The fate of Skaha Marina and its operations will be decided Saturday, June 19 on general election day. (File photo)

Penticton city hosted last forum before voters decide on fate of Skaha Marina

Residents share concerns about length of operations agreement, parking and control of park

The city of Penticton held one last community engagement forum before residents head to the polls on Saturday to vote on whether they support a private operator taking on a long term lease of up to 25 years for Skaha Marina.

The Facebook live forum saw 17 people listen in and 360 views on Monday.

City general manager of community services Anthony Haddad explained that Skaha Marina was built in the 1950s and the dock and marina are in need of replacements and repairs.

Around $1.5 million is needed to do this, he added.

One resident asked how is this deal different than the controversial 29-year Trio agreement at Skaha Marina.

“It is very different because residents get to decide this time if they want this,” said Haddad. “Lots of lessons were learned from that.”

In that situation, there was no referendum. After protests, petitions and lawsuits the city ended the proposed 29-year lease agreement with Trio Marine Group to upgrade and operate the marina beyond the 2018 season.
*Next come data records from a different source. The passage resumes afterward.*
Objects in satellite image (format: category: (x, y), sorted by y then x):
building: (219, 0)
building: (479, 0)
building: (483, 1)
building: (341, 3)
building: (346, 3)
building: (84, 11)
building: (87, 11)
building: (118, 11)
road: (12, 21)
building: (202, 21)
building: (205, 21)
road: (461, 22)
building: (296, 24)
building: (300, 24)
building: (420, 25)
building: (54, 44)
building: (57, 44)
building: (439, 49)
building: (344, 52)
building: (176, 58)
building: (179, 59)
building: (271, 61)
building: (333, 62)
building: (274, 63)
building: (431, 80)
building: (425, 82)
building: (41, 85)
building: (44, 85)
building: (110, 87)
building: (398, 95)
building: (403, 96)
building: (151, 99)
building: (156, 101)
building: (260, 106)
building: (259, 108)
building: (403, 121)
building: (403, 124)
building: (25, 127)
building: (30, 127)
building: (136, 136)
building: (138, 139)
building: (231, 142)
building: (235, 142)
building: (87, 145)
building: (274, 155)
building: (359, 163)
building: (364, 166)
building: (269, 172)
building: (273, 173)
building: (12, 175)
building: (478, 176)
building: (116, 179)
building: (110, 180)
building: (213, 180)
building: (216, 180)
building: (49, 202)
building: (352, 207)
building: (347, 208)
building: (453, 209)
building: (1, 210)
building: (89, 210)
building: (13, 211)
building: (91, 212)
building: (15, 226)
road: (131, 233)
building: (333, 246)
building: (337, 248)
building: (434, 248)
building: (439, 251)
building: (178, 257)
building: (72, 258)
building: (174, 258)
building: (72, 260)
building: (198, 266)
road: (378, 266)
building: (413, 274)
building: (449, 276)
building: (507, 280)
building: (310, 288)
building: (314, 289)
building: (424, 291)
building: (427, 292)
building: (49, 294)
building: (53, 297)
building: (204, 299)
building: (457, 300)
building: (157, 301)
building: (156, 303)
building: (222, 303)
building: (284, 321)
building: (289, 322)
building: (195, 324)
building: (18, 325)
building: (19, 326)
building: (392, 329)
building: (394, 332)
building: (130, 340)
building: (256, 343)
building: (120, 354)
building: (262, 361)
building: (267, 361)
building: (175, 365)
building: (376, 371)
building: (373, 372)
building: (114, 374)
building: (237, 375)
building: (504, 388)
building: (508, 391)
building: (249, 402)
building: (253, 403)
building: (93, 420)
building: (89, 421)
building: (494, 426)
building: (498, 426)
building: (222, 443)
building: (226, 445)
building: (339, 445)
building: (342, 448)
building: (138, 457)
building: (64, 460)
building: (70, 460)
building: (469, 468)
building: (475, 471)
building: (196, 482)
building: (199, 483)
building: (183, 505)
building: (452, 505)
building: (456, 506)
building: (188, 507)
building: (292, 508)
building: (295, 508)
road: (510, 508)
The city of Penticton paid a $200,000 termination fee for abandoning a development agreement with the Trio Marine Group for the marina and restaurant.

READ MORE: City and marine group deal terminated

The referendum about Skaha Marina has been put on the Penticton city council by-election ballot. Whatever voters decide on Saturday is binding. If the vote is not to go ahead with a long term lease, the city will continue as is, to have short term lease operations at the marina.

“The downside to short-term leases is that the operator has uncertainty,” he said.

Parking is one of the top concerns if the new operator brings in a bigger restaurant or bigger rental business, city staff heard on Monday.

The fate of the Nautical Dog Cafe, that currently runs out of the marina, would also be up to the next operator of the marina, according to Haddad.

“The size of the moorage area won’t be changing but the restaurant size could, yes,” said Haddad.

If residents vote to go ahead with a long term lease agreement with a private operator, the city would send out a request for proposals and then decide on the best candidate to operate the marina. But it would first go through the parks advisory committee first.

Here is the exact yes or no question that will appear on the ballot: “Do you support the City selecting a private operator and entering into a long-term agreement of up to 25 years in order to fund the marina improvements and provide marina services at Skaha Lake Park?”